Vermont does something funny with their roads. I’m not sure what it is, a lack of salt, sand, no plowing, something; for as soon as I hit the Massachusetts border, the roads cleared up. What was once unidentifiable as a road quickly became a skim coat of slush on top of pavement and we started driving a little faster. We were still going slow, but I still had almost two hours until race start. I was a little behind schedule, but would be okay.

I’m not sure where I was when it happened, I recall seeing a sign for Hartford, CT 44 miles, but don’t’ know if I was infront or behind. Slowly traffic in front of me started building and we started slowing down quickly. It reminded me of rush hour traffic getting off of NYC. As we got to a long downhill, I could see the hold up, three plows across two lanes of traffic driving 20 MPH. There was no way around them and it looked like they were making the roads worse. As I rode behind the snow plows it started to dawn on me that I would not make the race on time. I convinced myself it was okay. It was just laps.

Lap Number...

Lap Number…

Finally the plows pulled off at an exit and I was on my way to Connecticut. Not having clocked mileage I had no idea how far it was to Hartford. I knew the exit, but no mileage. And of course, the kind folks in the Connecticut DOT don’t feel it’s necessary to put up those signs, so once again, I was driving blind with a timer running out and no sense of how far I had left to go. Finally about five minutes before race start, I pulled off the exit. The arena, which I assumed would be well marked with road signs, was not. As I looked skyward to the top of the buildings, I saw a big ‘xl’ on the side of one, surely that was the xl Center. Wrong. But they did give me directions to the right xl Center.

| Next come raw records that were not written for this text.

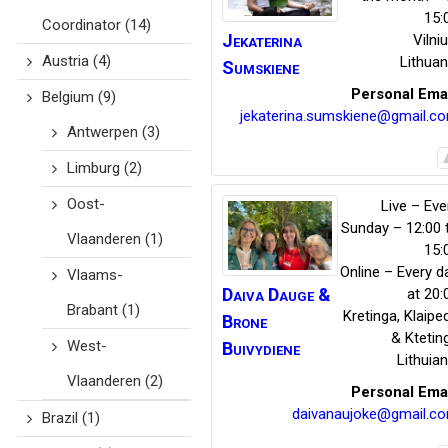
15:
Coordinator
(14)
Jekaterina
Vilni
Austria
(4)
Lithuan
Sumskiene
Personal Ema
Belgium
(9)
jekaterina.sumskiene@gmail.c
Antwerpen
(3)
Limburg
(2)
Oost-
Live – Eve
Sunday – 12:00 
Vlaanderen
(1)
15:
Online – Every d
Vlaams-
Daiva Dauge
&
at 20:
Brabant
(1)
Kretinga
,
Klaipe
Brone
& Ktetin
West-
Buivydiene
Lithuian
Vlaanderen
(2)
Personal Ema
daivanaujoke@gmail.c
Brazil
(1)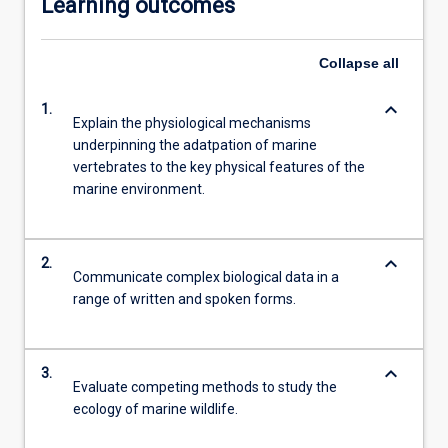
Learning outcomes
Collapse
all
keyboard_arrow_down
1.
Explain the physiological mechanisms
underpinning the adatpation of marine
vertebrates to the key physical features of the
marine environment.
keyboard_arrow_down
2.
Communicate complex biological data in a
range of written and spoken forms.
keyboard_arrow_down
3.
Evaluate competing methods to study the
ecology of marine wildlife.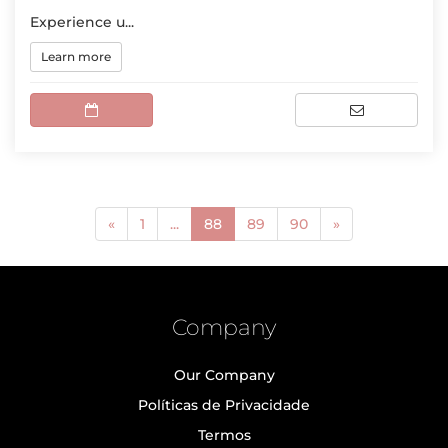
Experience u...
Learn more
(current)
«
1
...
88
89
90
»
Company
Our Company
Políticas de Privacidade
Termos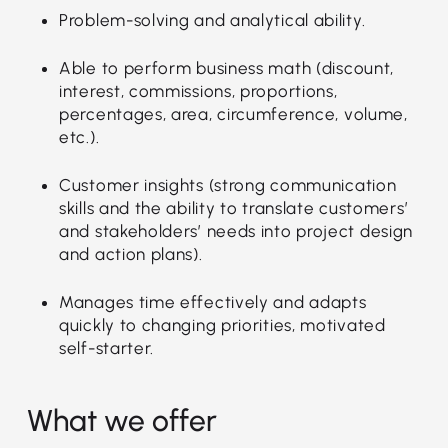
Problem-solving and analytical ability.
Able to perform business math (discount,
interest, commissions, proportions,
percentages, area, circumference, volume,
etc.).
Customer insights (strong communication
skills and the ability to translate customers’
and stakeholders’ needs into project design
and action plans).
Manages time effectively and adapts
quickly to changing priorities, motivated
self-starter.
What we offer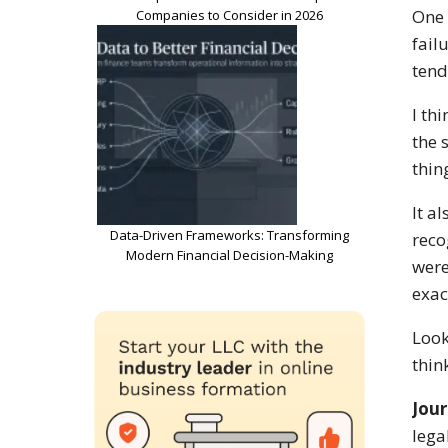
One 
Companies to Consider in 2026
fail
tend
I th
the 
thin
It a
Data-Driven Frameworks: Transforming
reco
Modern Financial Decision-Making
were
exac
Look
thin
Jour
lega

At 9:15 I showed up, grabbed my bib, got changed and hit the track. The adrenalin from rushing around and being late had managed to push all sense out of my head. My 7:00/mile race plan vanished. There were people everywhere on the track and I just went. I clicked off the first couple of laps in 1:20 (it was 5 laps to a mile) and knew I was too fast. I tried to slow down and I managed to for a few laps here and there, but it was a constant battle. I had found a rhythm and with people all around and a DJ who thought he was hosting a roller skating dance party in 1994, it was all but impossible to break out.

When I run, I talk to myself. Sometimes I whistle or sing. It’s all out loud. Usually outdoors, this doesn’t matter, I’m relatively alone and no one can hear me. Inside is a different situation and I got more than a few looks as I tried to talk myself into slowing down, mostly by cussing myself out and using a litany of derogatory terms.

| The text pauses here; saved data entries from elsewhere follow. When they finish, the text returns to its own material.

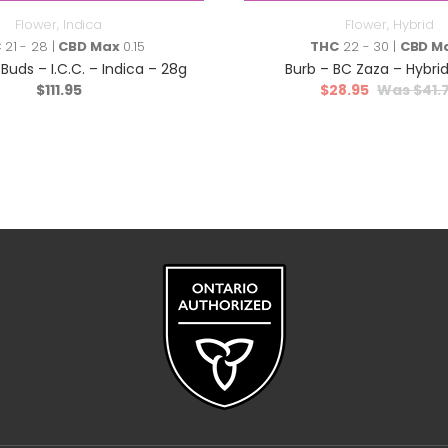
Flower
,
Indica
Flower
,
Hybrid
C
21 - 28 |
CBD Max
0.15
THC
22 - 30 |
CBD M
Buds – I.C.C. – Indica – 28g
Burb – BC Zaza – Hybrid
$
111.95
$
28.95
$
41.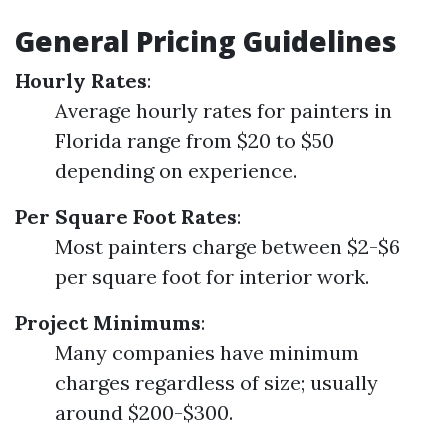
General Pricing Guidelines
Hourly Rates
:
Average hourly rates for painters in
Florida range from $20 to $50
depending on experience.
Per Square Foot Rates
:
Most painters charge between $2-$6
per square foot for interior work.
Project Minimums
:
Many companies have minimum
charges regardless of size; usually
around $200-$300.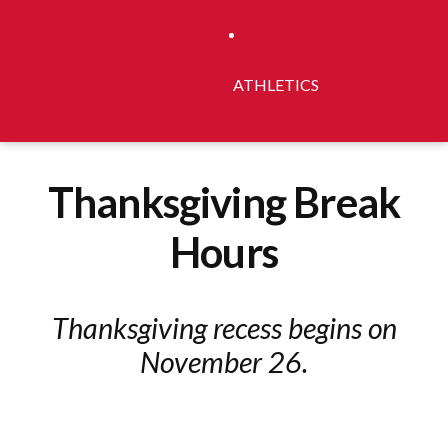
ATHLETICS
Thanksgiving Break
Hours
Thanksgiving recess begins on
November 26.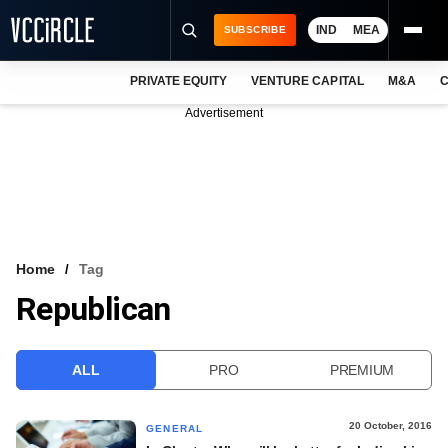
IND
MEA
SUBSCRIBE
PRIVATE EQUITY
VENTURE CAPITAL
M&A
C
NEWS
Advertisement
EVENTS
TRAININGS
PRO EXCLUSIVES
RESEARCH REPORTS
Home
Tag
Republican
VCC INTELLIGENCE
FREE NEWSLETTER
ALL
PRO
PREMIUM
LOGIN
20 October, 2016
GENERAL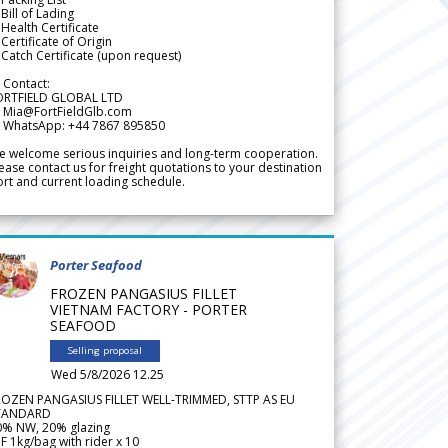
Bill of Lading
Health Certificate
Certificate of Origin
Catch Certificate (upon request)
 Contact:
ORTFIELD GLOBAL LTD
 Mia@FortFieldGlb.com
 WhatsApp: +44 7867 895850
 welcome serious inquiries and long-term cooperation.
ease contact us for freight quotations to your destination
rt and current loading schedule.
Porter Seafood
FROZEN PANGASIUS FILLET
VIETNAM FACTORY - PORTER
SEAFOOD
Selling proposal
Wed 5/8/2026 12.25
ROZEN PANGASIUS FILLET WELL-TRIMMED, STTP AS EU
TANDARD
0% NW, 20% glazing
F 1kg/bag with rider x 10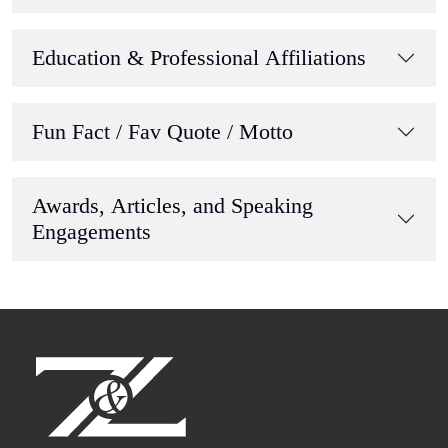
Education & Professional Affiliations
Fun Fact / Fav Quote / Motto
Awards, Articles, and Speaking
Engagements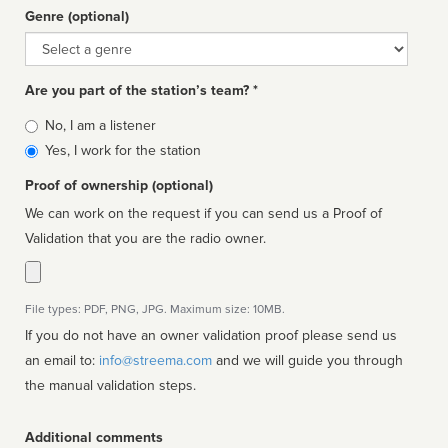
Genre (optional)
Genre
Are you part of the station’s team? *
Is
No, I am a listener
affiliated
Yes, I work for the station
Proof of ownership (optional)
We can work on the request if you can send us a Proof of
Validation that you are the radio owner.
File types: PDF, PNG, JPG. Maximum size: 10MB.
If you do not have an owner validation proof please send us
an email to:
info@streema.com
and we will guide you through
the manual validation steps.
Additional comments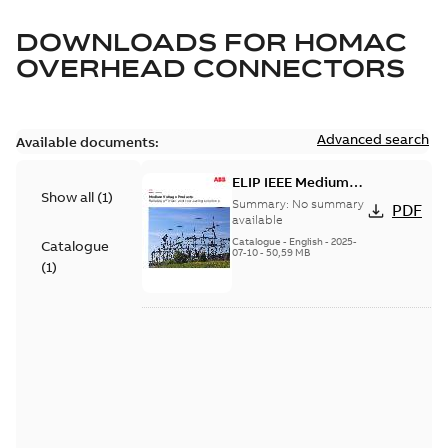
DOWNLOADS FOR
HOMAC
OVERHEAD CONNECTORS
Advanced search
Available documents:
ELIP IEEE Medium
Show all
(
1
)
Voltage Products
Summary:
No summary
PDF
Catalogue (EMEEA)
available
Catalogue
-
English
-
2025-
Catalogue
07-10
-
50,59 MB
(
1
)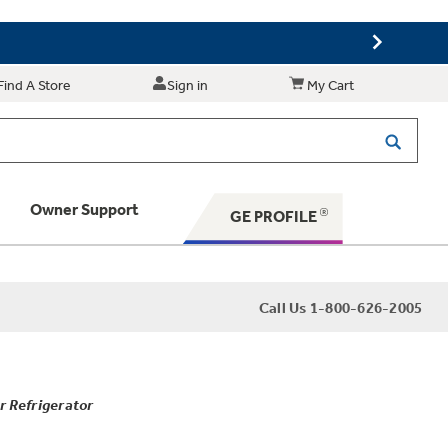
Find A Store
Sign in
My Cart
Owner Support
GE PROFILE
 Your Appliance
Call Us 1-800-626-2005
 Support
r Refrigerator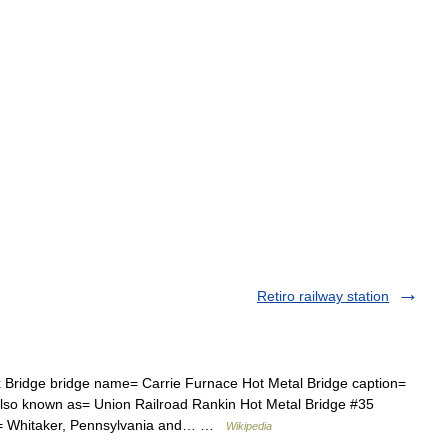
Retiro railway station
Bridge bridge name= Carrie Furnace Hot Metal Bridge caption=
also known as= Union Railroad Rankin Hot Metal Bridge #35
le= Whitaker, Pennsylvania and… …
Wikipedia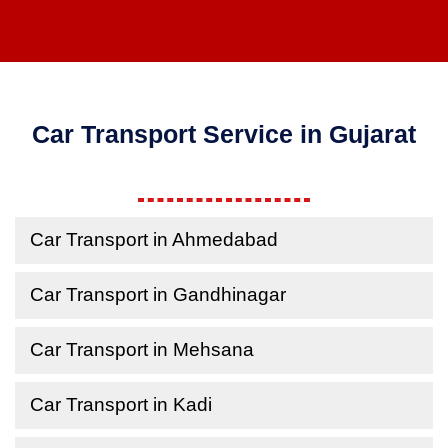
Car Transport Service in Gujarat
Car Transport in Ahmedabad
Car Transport in Gandhinagar
Car Transport in Mehsana
Car Transport in Kadi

I rolled through the first half in a 1:27ish and knew I was going to be hurting by the end. I could keep the pace for a while longer, but I wasn’t sure how much longer. By mile 17 I had stopped carrying my Orange Mud Handheld for a couple laps at a time and carried it consistently. By mile 20 I was shot. My quads were beat and I knew I was done. I stopped at the water station a couple of times and chatted to the girl while she filled my handheld. All sense of urgency was gone and I was hitting 8:00 miles.

It was the first time I used Gatorade during a race. Usually I’m just a rinse and spit kind of guy, but as it was indoors, there was no spitting. Surprisingly, I didn’t mind it, and while I didn’t feel any difference in energy, it did taste good.

SKORA Form, Orange Mud duffel and Handheld. First time my name is on a bib!

SKORA Form, Orange Mud duffel and Handheld. First time my name is on a bib!

I ended up finishing third in an official time of 3:19:52 but if I had showed up on time, or if the clock started when I started it was a 3:06:28. Given that I’ve been running 30mpw since July, I’m pleased. I will add that the DOMS are killing me. I recovered faster after the Joe English 6hr than I did this marathon.